((

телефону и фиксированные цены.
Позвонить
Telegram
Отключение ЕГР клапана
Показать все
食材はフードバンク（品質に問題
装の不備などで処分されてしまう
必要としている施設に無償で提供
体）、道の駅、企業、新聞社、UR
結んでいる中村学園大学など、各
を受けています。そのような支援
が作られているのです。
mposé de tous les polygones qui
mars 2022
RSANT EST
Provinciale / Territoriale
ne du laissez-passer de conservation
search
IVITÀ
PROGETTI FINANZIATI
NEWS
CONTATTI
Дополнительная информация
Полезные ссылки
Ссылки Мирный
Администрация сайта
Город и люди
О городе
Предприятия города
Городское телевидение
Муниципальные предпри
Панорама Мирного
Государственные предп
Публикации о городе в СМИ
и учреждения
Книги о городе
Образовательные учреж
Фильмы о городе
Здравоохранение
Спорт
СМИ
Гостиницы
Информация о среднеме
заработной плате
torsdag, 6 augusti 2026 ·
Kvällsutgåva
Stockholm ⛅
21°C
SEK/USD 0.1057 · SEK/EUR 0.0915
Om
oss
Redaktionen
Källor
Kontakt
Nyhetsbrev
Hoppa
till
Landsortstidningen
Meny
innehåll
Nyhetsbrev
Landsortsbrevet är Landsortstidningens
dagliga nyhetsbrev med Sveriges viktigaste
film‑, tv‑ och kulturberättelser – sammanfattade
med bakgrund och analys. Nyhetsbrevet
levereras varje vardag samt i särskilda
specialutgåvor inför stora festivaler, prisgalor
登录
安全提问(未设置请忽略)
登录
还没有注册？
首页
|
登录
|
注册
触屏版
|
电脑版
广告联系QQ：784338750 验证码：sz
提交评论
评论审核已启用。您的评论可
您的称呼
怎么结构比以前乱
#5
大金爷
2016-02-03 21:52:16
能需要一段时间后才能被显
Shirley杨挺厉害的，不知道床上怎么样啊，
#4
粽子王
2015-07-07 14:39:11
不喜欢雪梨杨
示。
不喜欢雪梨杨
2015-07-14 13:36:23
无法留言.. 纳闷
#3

))

» **TASK PROMPT**
Gather each line of the items above that contains the string "городе". Treat uppercase and lowercase letters as distinct.

» **SOLVED EXERCISE**
О городе
Публикации о городе в СМИ
Книги о городе
Фильмы о городе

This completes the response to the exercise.